Definition.
Let $A$ be a subset of $\mathbb{R}^n$.
We say $A$ has measure zero in $\mathbb{R}^n$ if for very $\epsilon > 0$, there is a covering $Q_1, Q_2, \dotsc$ of $A$ by countably many reactangles such that
$$
\sum_{i=0}^\infty v(Q_i) < \epsilon\,.
$$
(b)
Let $A$ be the union of the countable collection of sets $A_1, A_2, \dotsc$
If each $A_i$ has measure zero in $\mathbb{R}^n$, so does $A$.Proof.
To prove (b), cover the set $A_j$ by countably many reactangles
$$
Q_{1j}, Q_{2j}, Q_{3j}, \dotsc
$$
of total volume less than $\epsilon/2^j$.
Do this for each $j$.
Then the collection of rectangles $\{Q_{ij}\}$ is countable, it covers $A$, and it has total volume less than
$$
\sum_{j=1}^\infty \epsilon/2^j
= \epsilon.
$$(Original scanned image here.)
I am reading James R. Munkres "Analysis on Manifolds" now.
I think there is a logical gap in the proof of Theorem 11.1(b)(p.91).
He showed the following inequality:
$$
\sum_{j = 1}^{\infty} \sum_{i = 1}^{\infty} v(Q_{ij})

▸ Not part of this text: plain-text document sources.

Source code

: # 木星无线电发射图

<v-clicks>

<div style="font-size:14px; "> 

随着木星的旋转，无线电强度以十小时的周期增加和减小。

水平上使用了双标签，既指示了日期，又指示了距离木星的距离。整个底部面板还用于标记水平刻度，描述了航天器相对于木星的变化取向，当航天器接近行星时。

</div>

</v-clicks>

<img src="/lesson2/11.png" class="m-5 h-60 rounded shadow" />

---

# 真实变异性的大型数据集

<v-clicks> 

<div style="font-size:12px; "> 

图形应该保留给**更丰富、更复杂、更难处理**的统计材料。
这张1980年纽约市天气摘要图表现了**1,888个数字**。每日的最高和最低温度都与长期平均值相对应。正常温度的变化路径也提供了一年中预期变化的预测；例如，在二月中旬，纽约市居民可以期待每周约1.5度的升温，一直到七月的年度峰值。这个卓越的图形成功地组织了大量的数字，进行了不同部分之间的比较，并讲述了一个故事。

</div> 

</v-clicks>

< \sum_{j = 1}^{\infty} \frac{\epsilon}{2^j}
= \epsilon
$$
But I think it was necessary for him to show the following equality:
$$
v(Q_{11})
+ v(Q_{21}) + v(Q_{12})
+ v(Q_{31}) + v(Q_{22}) + v(Q_{13})
+ \dotsb
= \sum_{j = 1}^{\infty} \sum_{i = 1}^{\infty} v(Q_{ij})
$$
Am I wrong or not?
If I am right, then please show the above equality.
Best Answer
No logical gap here. Pay attention to his first sentence:
Sorry, the statement above may not be on topic. Try search theory about "Double series". You may also prove that the double series is bounded by $\varepsilon$ by truncating the series and take the limit.